--- WHAT YOU SHOULD DO ---
Please write out exactly the lines of the data below from the line holding "HRQOL | Function |" through the line holding "PASDAS | √ |", and leave out the rest.

────

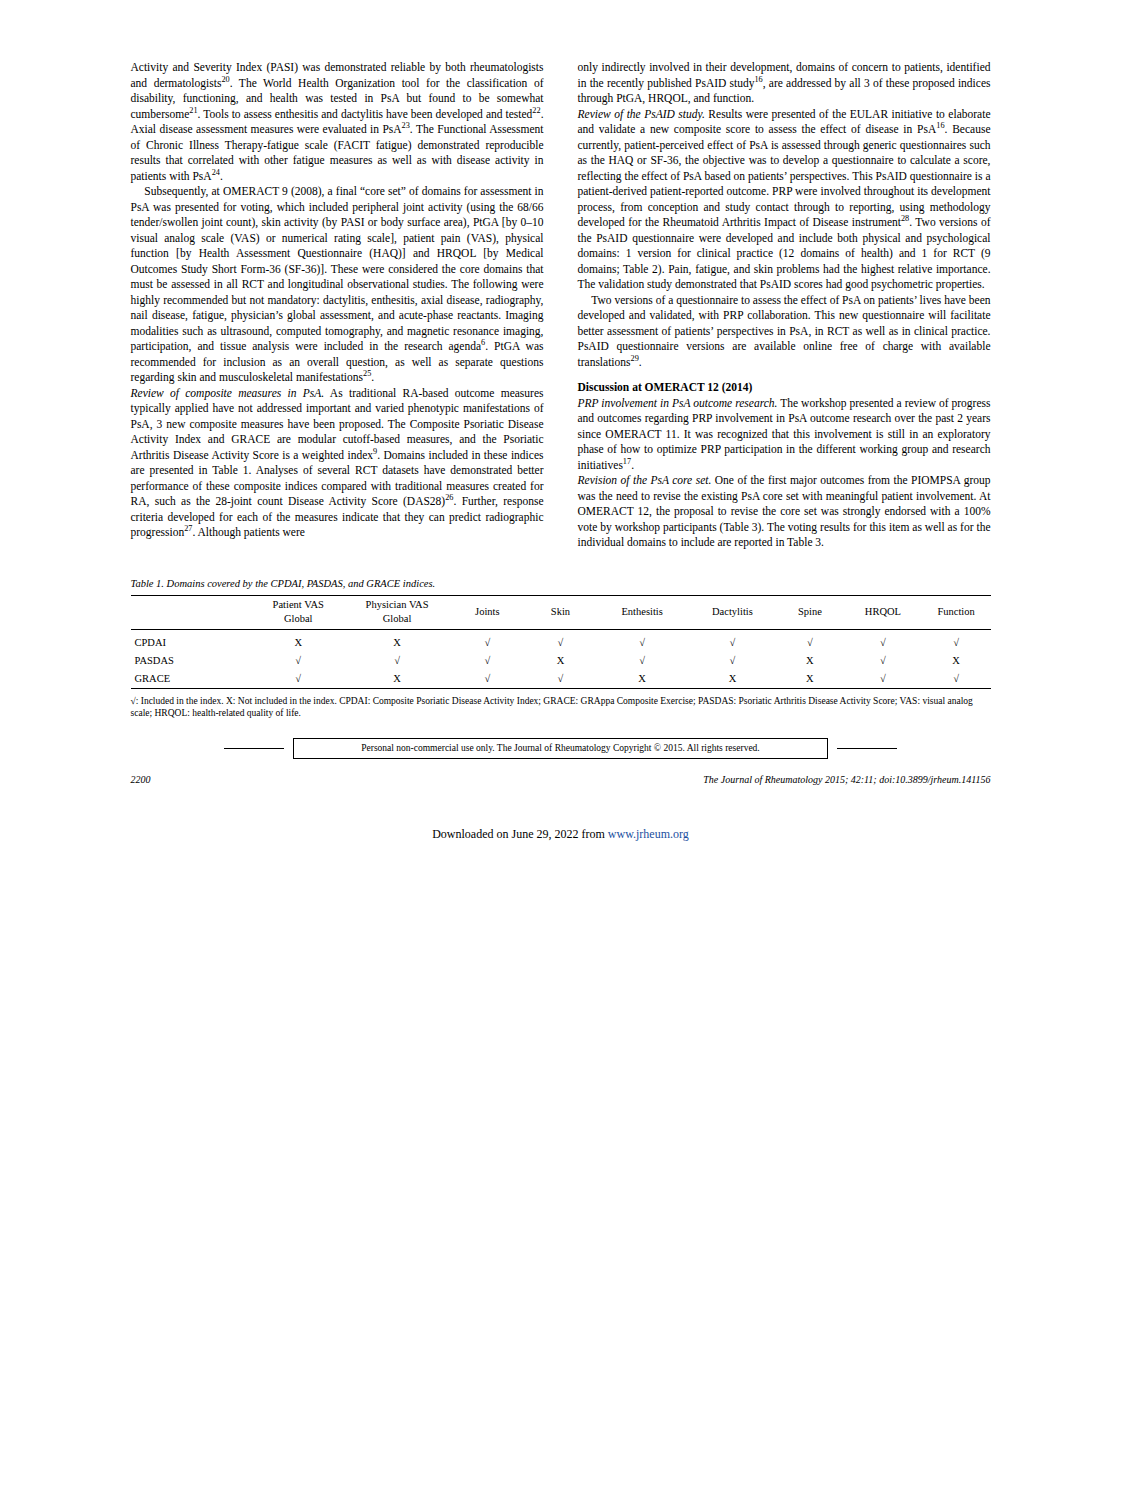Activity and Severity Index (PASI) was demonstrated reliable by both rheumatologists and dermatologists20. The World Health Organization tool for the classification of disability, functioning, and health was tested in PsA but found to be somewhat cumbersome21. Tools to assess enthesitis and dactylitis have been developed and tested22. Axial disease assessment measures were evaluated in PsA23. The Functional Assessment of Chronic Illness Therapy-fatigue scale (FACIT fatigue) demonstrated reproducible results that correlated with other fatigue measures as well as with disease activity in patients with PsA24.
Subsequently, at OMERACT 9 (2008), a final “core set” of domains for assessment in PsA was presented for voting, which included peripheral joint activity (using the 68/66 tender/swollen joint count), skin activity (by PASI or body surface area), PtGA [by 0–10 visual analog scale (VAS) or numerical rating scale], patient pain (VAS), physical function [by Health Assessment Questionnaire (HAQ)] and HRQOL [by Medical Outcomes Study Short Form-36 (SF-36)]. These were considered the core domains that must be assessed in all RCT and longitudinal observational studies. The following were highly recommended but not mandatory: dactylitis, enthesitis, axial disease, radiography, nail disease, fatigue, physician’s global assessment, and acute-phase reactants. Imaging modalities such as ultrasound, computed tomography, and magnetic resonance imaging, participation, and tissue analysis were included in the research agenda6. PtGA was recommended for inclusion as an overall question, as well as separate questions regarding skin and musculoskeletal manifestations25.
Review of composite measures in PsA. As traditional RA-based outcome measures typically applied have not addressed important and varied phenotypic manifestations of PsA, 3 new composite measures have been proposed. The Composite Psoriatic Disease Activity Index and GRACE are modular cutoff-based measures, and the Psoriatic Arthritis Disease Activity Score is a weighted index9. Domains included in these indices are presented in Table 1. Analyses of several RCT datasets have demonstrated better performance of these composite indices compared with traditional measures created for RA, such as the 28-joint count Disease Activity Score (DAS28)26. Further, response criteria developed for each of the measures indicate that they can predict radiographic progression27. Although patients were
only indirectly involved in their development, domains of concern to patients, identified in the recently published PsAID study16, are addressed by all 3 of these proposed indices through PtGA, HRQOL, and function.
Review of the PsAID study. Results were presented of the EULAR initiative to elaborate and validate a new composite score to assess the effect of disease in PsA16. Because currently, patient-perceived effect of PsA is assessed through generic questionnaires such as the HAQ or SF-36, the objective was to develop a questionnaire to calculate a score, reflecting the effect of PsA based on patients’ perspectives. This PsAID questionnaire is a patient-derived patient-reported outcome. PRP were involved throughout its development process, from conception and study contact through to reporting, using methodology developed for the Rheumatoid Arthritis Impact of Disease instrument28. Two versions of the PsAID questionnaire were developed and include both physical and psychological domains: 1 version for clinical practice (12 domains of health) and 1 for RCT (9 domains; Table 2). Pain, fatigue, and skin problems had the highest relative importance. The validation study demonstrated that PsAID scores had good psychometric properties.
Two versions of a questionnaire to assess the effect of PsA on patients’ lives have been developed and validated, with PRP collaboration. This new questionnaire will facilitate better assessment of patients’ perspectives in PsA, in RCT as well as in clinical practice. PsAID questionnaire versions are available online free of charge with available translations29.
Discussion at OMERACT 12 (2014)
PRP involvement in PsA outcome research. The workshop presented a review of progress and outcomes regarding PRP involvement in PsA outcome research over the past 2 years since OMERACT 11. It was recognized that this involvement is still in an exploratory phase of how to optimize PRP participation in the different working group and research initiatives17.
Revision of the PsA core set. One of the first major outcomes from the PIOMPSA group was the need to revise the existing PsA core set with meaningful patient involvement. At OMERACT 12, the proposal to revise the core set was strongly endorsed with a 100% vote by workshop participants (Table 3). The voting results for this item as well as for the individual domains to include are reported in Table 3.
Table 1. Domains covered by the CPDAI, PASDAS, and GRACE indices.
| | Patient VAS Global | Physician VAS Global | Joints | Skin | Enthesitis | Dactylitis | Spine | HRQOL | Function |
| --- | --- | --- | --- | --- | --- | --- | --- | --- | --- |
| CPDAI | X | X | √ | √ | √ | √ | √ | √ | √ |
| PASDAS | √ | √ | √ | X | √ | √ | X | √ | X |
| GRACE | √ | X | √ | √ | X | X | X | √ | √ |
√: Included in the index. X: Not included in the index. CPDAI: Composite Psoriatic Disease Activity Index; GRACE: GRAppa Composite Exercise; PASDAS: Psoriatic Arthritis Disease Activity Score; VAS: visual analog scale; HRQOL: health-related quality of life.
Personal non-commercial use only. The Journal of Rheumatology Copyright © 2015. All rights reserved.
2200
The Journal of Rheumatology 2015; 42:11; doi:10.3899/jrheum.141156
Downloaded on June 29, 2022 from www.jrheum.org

────

--- ANSWER BELOW ---
| | Patient VAS Global | Physician VAS Global | Joints | Skin | Enthesitis | Dactylitis | Spine | HRQOL | Function |
| --- | --- | --- | --- | --- | --- | --- | --- | --- | --- |
| CPDAI | X | X | √ | √ | √ | √ | √ | √ | √ |
| PASDAS | √ | √ | √ | X | √ | √ | X | √ | X |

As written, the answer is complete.